Exercise passage.
__________

Disney’s $1 Billion OpenAI Gamble Could Sideline the Marvel Comics Artists Who Built the Universe
After snapping up 20th Century Fox and bringing Marvel into its empire, Disney is reportedly placing a $1 billion bet on an AI company — a shock move that has blindsided its own Marvel comics artists, reports Marvelous News.
Disney just made a very loud move into AI. Reports say the company has put $1 billion into OpenAI tied to a three-year deal around Sora, the video generator. The pitch: fans can spin up short clips starring themselves next to Disney characters. The reaction: a lot of creators, including some of Disney's own comics artists, are stunned and not thrilled.
What Disney is actually doing here
Per Marvelous News and follow-ups, Disney has invested $1B in OpenAI and struck a three-year agreement centered on Sora. The plan is to let people generate short videos with Disney IP. The Guardian adds a few concrete details: the tool will cap videos at around 20 seconds, and it will support about 200 licensed characters. You can also insert your own avatar or face into the clips. Characters mentioned across the materials include Iron Man, Disney Princesses, Baymax, Lightning McQueen, R2-D2, and Aladdin. In a very on-brand detail, Disney's press release reportedly even used an AI-generated image of Princess Jasmine, and OpenAI shared screenshots of similar clips.
- Price tag and term: $1B investment; three-year Sora agreement
- Output: roughly 20-second videos
- Access: fans can drop in their avatars/faces
- Library: about 200 licensed Disney characters (examples: Iron Man, Disney Princesses, Baymax, Lightning McQueen, R2-D2, Aladdin)
Why creators are wary
This lands in an industry already on edge about AI. The past year has been filled with protests over AI in screenwriting and production. It is not just writers feeling squeezed; visual artists, actors, and other creatives are looking at erosion of their work as models get trained to imitate it. Even some Marvel and Disney comics artists reportedly felt blindsided, because this system could let anyone remix their designs at the push of a button.
Disney CEO Bob Iger tried to frame the partnership as both forward-looking and respectful of artists. The message is reassuring on paper, but the boundaries are fuzzy right now.
"The rapid advancement of artificial intelligence marks an important moment for our industry, and through this collaboration with OpenAI we will thoughtfully and responsibly extend the reach of our storytelling through generative AI, while respecting and protecting creators and their works. Bringing together Disney's iconic stories and characters with OpenAI's groundbreaking technology puts imagination and creativity directly into the hands of Disney fans in ways we've never seen before, giving them richer and more personal ways to connect with the Disney characters and stories they love."

__________

Questions to answer.
1 > Write out the part of the article on Disney's OpenAI deal from "Why creators are" up to and including "fuzzy right now.", word for word.
2 > Continue the article on Disney's OpenAI deal with the passage that comes after its last sentence.

Extracted data.
__________

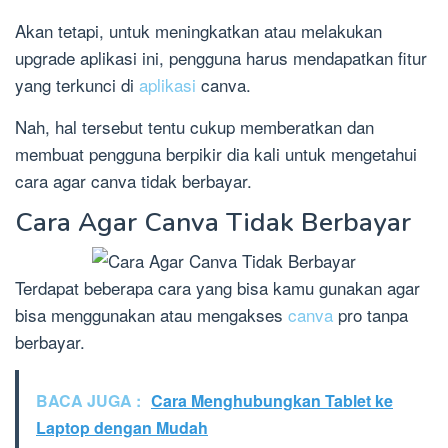
Akan tetapi, untuk meningkatkan atau melakukan
upgrade aplikasi ini, pengguna harus mendapatkan fitur
yang terkunci di
aplikasi
canva.
Nah, hal tersebut tentu cukup memberatkan dan
membuat pengguna berpikir dia kali untuk mengetahui
cara agar canva tidak berbayar.
Cara Agar Canva Tidak Berbayar
Terdapat beberapa cara yang bisa kamu gunakan agar
bisa menggunakan atau mengakses
canva
pro tanpa
berbayar.
BACA JUGA :
Cara Menghubungkan Tablet ke
Laptop dengan Mudah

__________

Answers to the problems.
1 >
Why creators are wary
This lands in an industry already on edge about AI. The past year has been filled with protests over AI in screenwriting and production. It is not just writers feeling squeezed; visual artists, actors, and other creatives are looking at erosion of their work as models get trained to imitate it. Even some Marvel and Disney comics artists reportedly felt blindsided, because this system could let anyone remix their designs at the push of a button.
Disney CEO Bob Iger tried to frame the partnership as both forward-looking and respectful of artists. The message is reassuring on paper, but the boundaries are fuzzy right now.

2 >
That sounds great, but it does not spell out which creator protections apply when fans are generating new videos using artists' designs, or how far those protections go.
The messy part: Sora's copyright baggage
OpenAI's Sora has already drawn heat from copyright holders. Variety reported back in October that CAA (the talent agency) rejected OpenAI's video model when it allowed users to create footage with copyrighted IP in the mix. There's also a wonky detail about how Sora handles rights: a version referred to as Sora 2 reportedly runs on an opt-out system. In plain English, that means rightsholders have to notice their IP being used and then tell OpenAI to remove it.
That rubs a lot of people the wrong way because, legally, copyright in the U.S. does not require opt-out. Rightsholders can sue and pursue statutory damages over infringements whether or not a company offers an opt-out setting. Industry groups have criticized that stance, and studios have been litigious around image-generators in general. Disney and Universal, for example, teamed up in a lawsuit against Midjourney. Disney also previously sent a letter to OpenAI saying it had not authorized the use of its characters.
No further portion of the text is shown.